Swimming provides both youth and adults with a means for physical activity and recreation throughout life. According to a study presented at the Athens Pre-Olympic Congress in 2004, when an adult doesn't learn to swim at an early age, he often develops a fear of swimming that can make learning to swim later in life a challenge. If you want to learn to swim as an adult, you need to acknowledge the psychological barriers as well as the physical barriers. Consider private or group adult swim lessons, or enlist a trusted family member or friend to accompany you in the water.
Developing Comfort in the Water
Get in the pool. Walk around in chest-deep water, learning how it feels to move through the water and maintain your balance.
Submerge your face and your entire body.
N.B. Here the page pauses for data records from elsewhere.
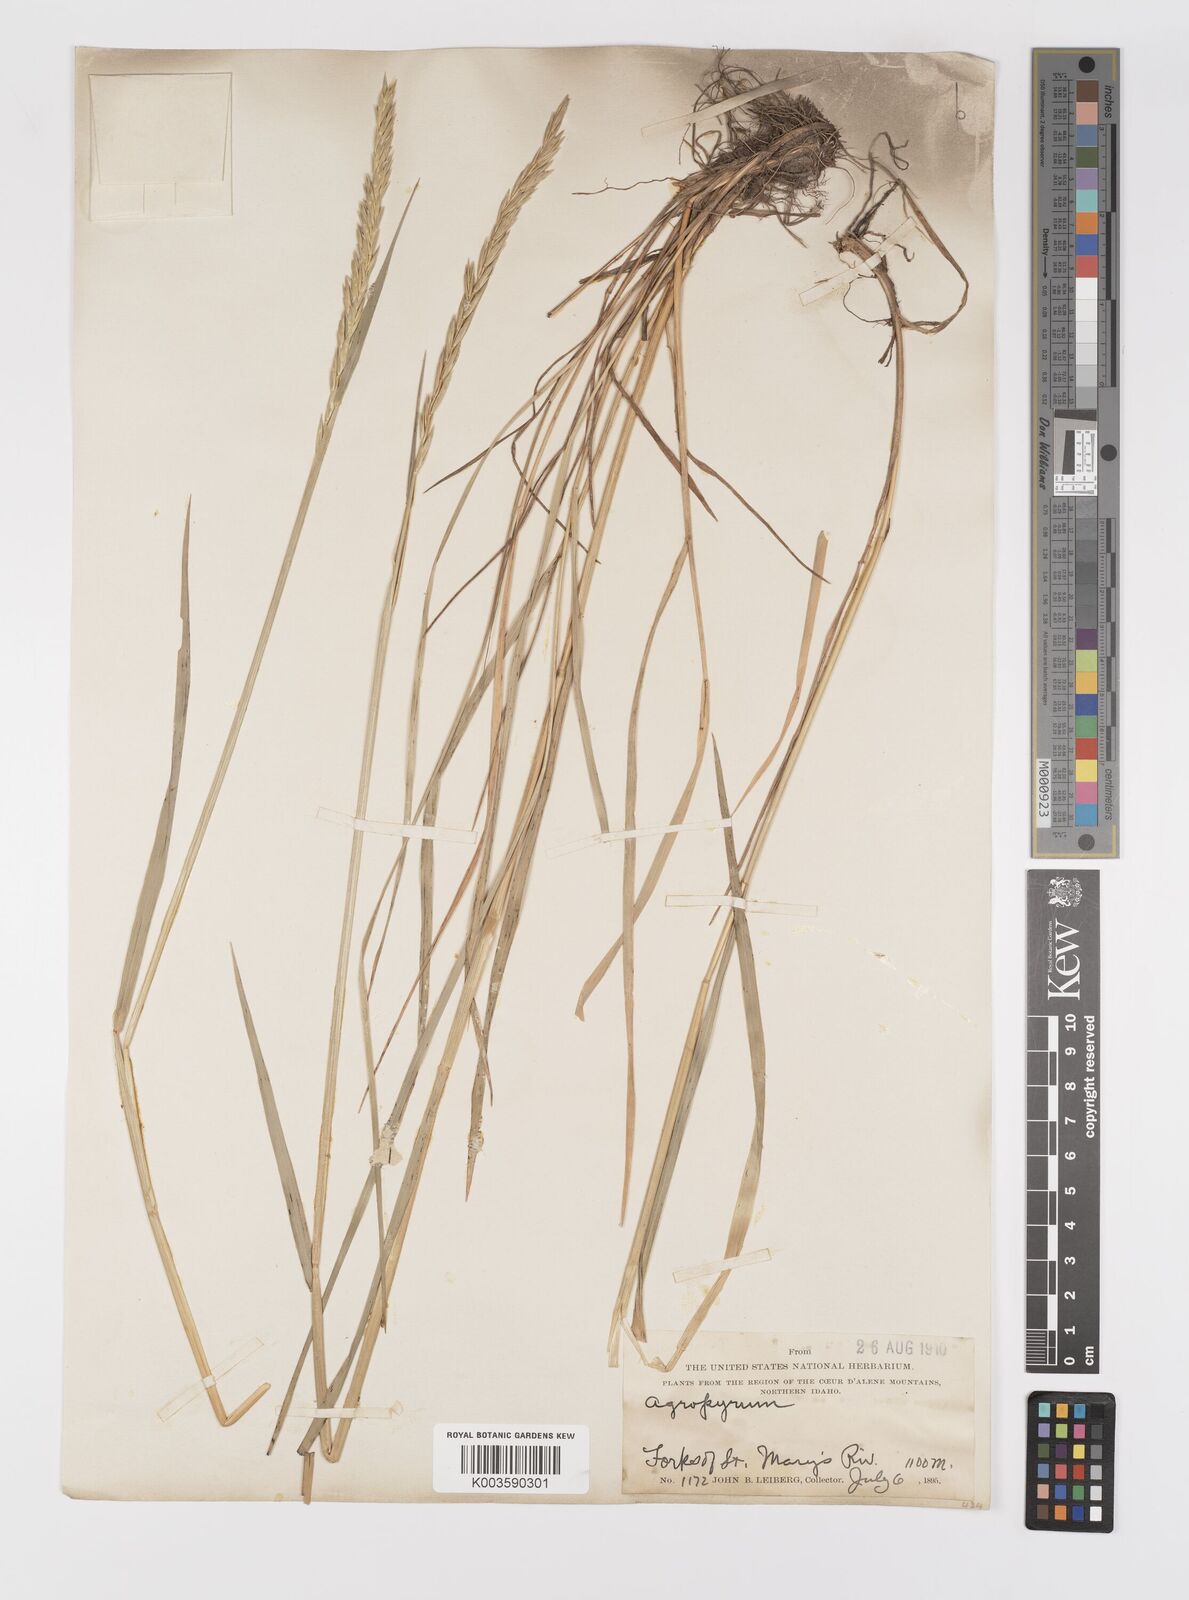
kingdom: Plantae
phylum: Tracheophyta
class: Liliopsida
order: Poales
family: Poaceae
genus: Elymus
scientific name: Elymus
Hold onto the side of the pool or your friend and start humming, blowing through your nose. Place your nose under water while humming, blowing bubbles at the surface. Then do the same thing while placing your whole face under water.
Hold onto the side of the pool, take a breath and hold it, then submerge your entire body under water. Immediately bob back to the surface. Repeat 10 times, quickly.
Floating and Kicking
Practice floating on your stomach by holding onto the side of the pool. Ask your friend support your hips as you lift your legs up from the bottom of the pool, extending them behind you. In this position, practice placing your face in the water.
Add a kicking motion. Place the noodle under your hips to help support you if you feel uncomfortable.
Hug a kickboard to your chest, then ask your friend to support your shoulders as you lean backward and pick your feet up off the ground to learn the back float.
Relax your neck and look toward the ceiling, arching your lower back slightly. Bend your knees slightly. When you begin to feel comfortable, have your friend let go of your shoulders. With practice, try the skill without the kickboard.
Hold the kickboard against your chest or in front of your body as you practice floating and kicking through the water. Try to submerge your face in the water and blow bubbles. Turn your head to the side to breath.
Hold onto the edge of the pool and begin kicking your legs behind you.
Let go of the wall with one arm and reach down through the water with your arm, drawing a big circle up and out of the water. After a full rotation, repeat with your other arm, continuing the forward crawl stroke.
Practice the forward crawl stroke while holding a kickboard in front of your body, propelling yourself through the water.
Combine the entire stroke without assistance. Kicking your legs and stroking with your arms, submerge your face and begin swimming.
Things You'll Need
Split up your practices into short, 30 minute segments. Progress slowly, allowing yourself to master one skill before moving on to the next.
Bodies of water always pose risks. Never swim alone.